Islamic Terrorism in India

Most Muslims are not terrorists, but most terrorists are Muslims

Bali bomber feels ‘beautiful’ facing end: Showed no remorse for killings of 202

Posted by jagoindia on November 12, 2008


Bali bomber feels ‘beautiful’ facing end: Showed no remorse for killings
Lindsay Murdoch in Jakarta
January 5, 2008

ONE of the Bali bombers has written from his Indonesian jail that he feels so “beautiful” on the eve of his execution that “no words can describe how good the feeling is”.

Mukhlas, the elder brother of the so-called smiling assassin Amrozi, posted a 10-page statement on the internet exhorting Muslims to show their support for him by turning out in mass numbers for his burial.

An Islamic militant’s website is carrying the statement, fuelling fears the execution of the three bombers could ignite violence and arouse public sympathy for their cause in the world’s biggest Muslim nation.

The controversial Muslim cleric Abu Bakar Bashir warned last month of a “big disaster” in Indonesia if the executions were carried out. He made the comments after visiting the bombers in jail. But the Jakarta security expert Sidney Jones says that while the executions are likely to generate anger and retaliation against Indonesian government installations or personnel, “careful security arrangements should be able to prevent any incident”.

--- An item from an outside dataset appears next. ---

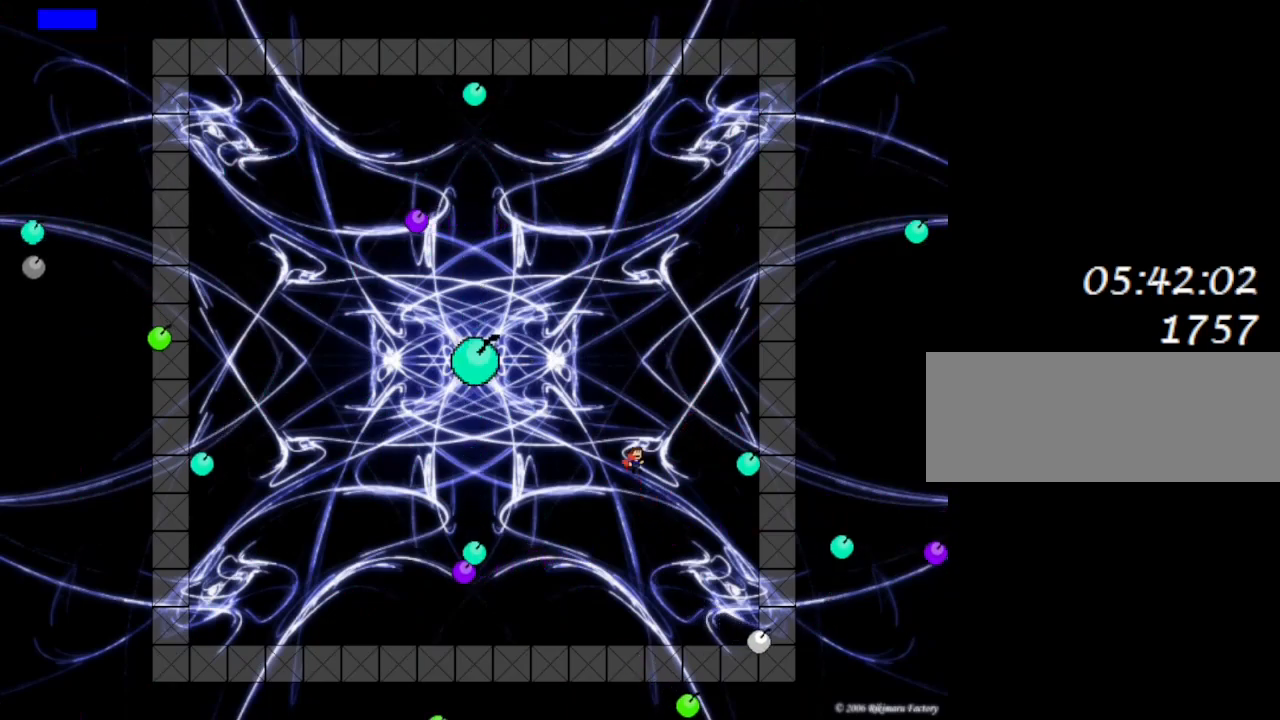
{"keys": ["left"], "events": [[50, "lrotate", "up"], [250, "right", "up"], [300, "left", "down"]]}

Mukhlas, a father of six who is also known as Ali Gufron, titled his jail writings The Right And Good Dreams.

“Please read my writing,” he urged Muslims in the internet statement, which he called his “last will and testament”.

“I would not trade how I am feeling now with anything else in the world,” he said. Mukhlas claimed that Amrozi and the third bomber, Imam Samudra, are also writing books in their cells in a high-security jail on Nusakambangan Island, off Central Java.

A former Islamic preacher in his late 40s, Mukhlas has showed no remorse for helping to organise the 2002 bombings in Bali’s Kuta tourist district, which killed 202 people, including 88 Australians. Many of the victims were Muslims. He claimed on the internet he has sympathy “from all Muslims in the world” for what he did as well as the “blessings of God”. Earlier, the three bombers said in a signed statement smuggled from jail that their deaths would make them heroes to God and that being “thrown out of the country” would be “an adventure” and “a sightseeing trip”.

“If we are executed, then our drops of blood that flow – with God’s permission – will become light for those good Muslims and will become hell burning fire for those who are not Muslims and the hypocrites,” they wrote.

A countdown for the bombers to face a firing squad has begun after prosecutors visited the bombers on Wednesday and told them they had 30 days to lodge an application for clemency or the executions would be carried out. Lawyers for the men will seek final instructions when they go to the jail, expected within days. But the bombers have said repeatedly they will not seek clemency from the President, Susilo Bambang Yudhoyono, who would be highly unlikely to grant it for extremists who carried out the deadliest terrorist attack in Indonesia’s history.

Ms Jones, of the International Crisis Group, said fears of more terrorist attacks in Indonesia had fallen and the risk of more Bali-style bombings was low.

“Most extremist groups here have concluded that indiscriminate attacks on civilians are counterproductive but they have not given up on local targets, even if their capacity to go after them is weak,” she wrote in The Jakarta Post.

The militant group Jemaah Islamiah “is trying to sterilise and consolidate its ranks” after the arrest of a number of its leaders this year, Ms Jones said. Other militant groups were “reaching out to disgruntled members of other organisations and new groups are emerging and recruiting members, particularly in Java”.

Ms Jones said the biggest danger to Indonesia “lies not in terrorism, separatism, election disputes or any external threat but in poorly managed communal tensions that have the potential to fray this country’s social fabric”.